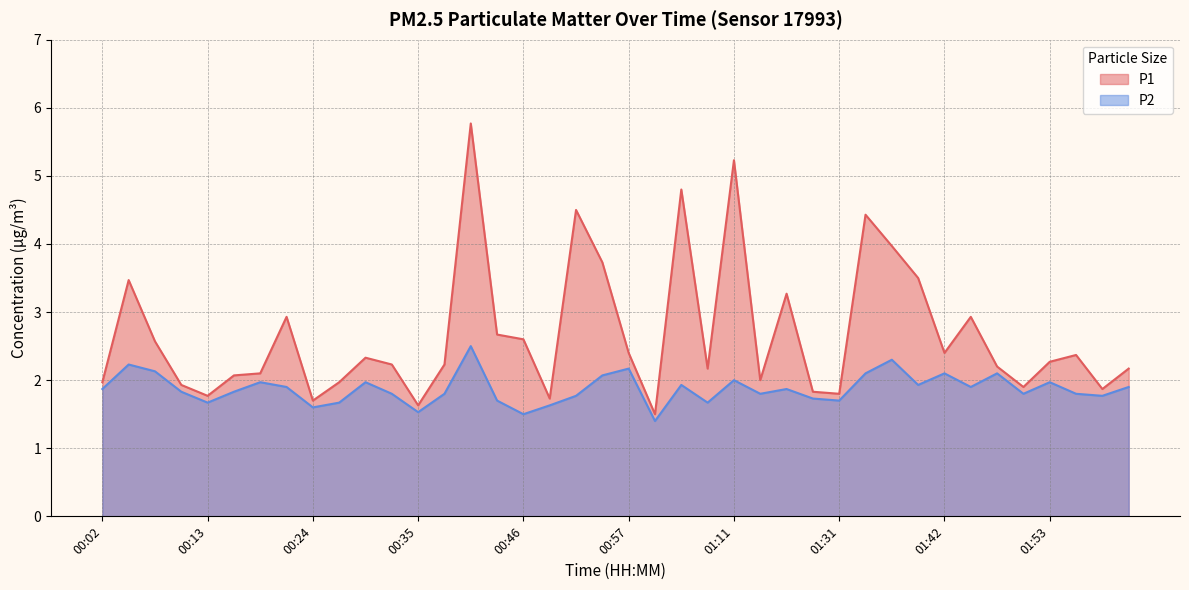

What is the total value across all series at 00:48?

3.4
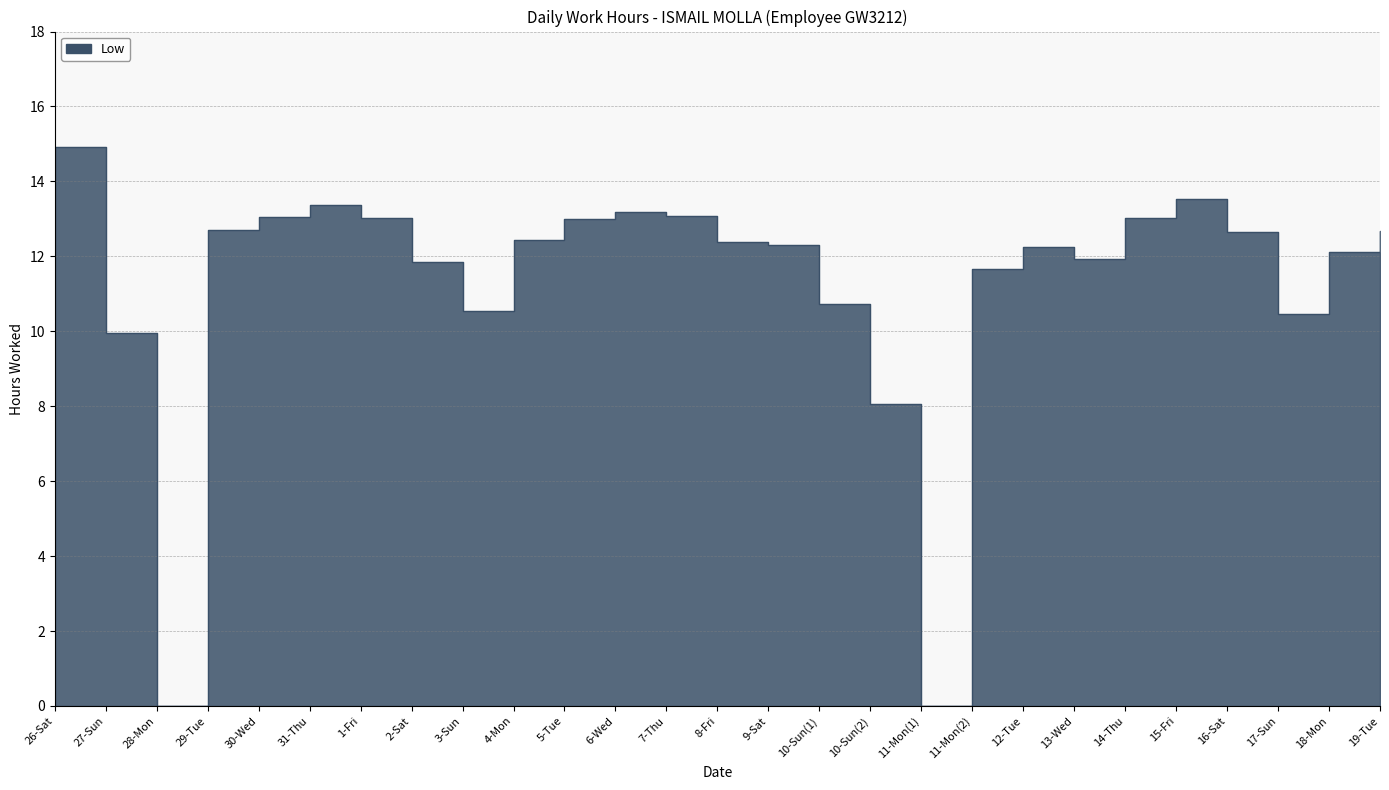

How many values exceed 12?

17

* * *

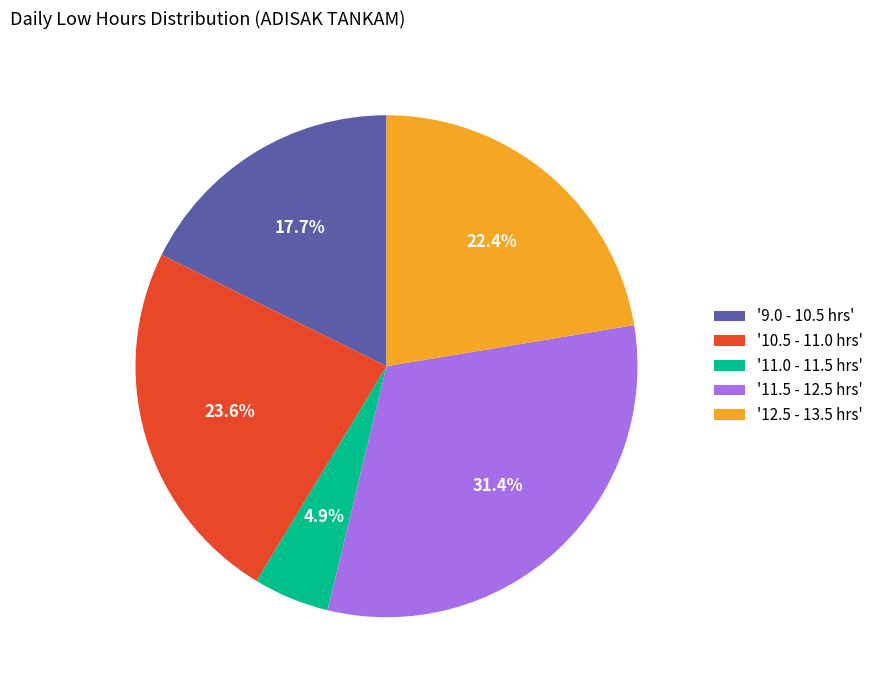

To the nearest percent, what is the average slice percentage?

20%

● TASK REQUIREMENTS
Copy the lines beginning at the line that has "What is the total" and stopping after the line that has "How many values exceed 12?", swapping "total" for "combined" and leaving everything else as it is. Leave the pictures out of your copy.

● SOLUTION TO THIS PROBLEM
What is the combined value across all series at 00:48?

3.4

How many values exceed 12?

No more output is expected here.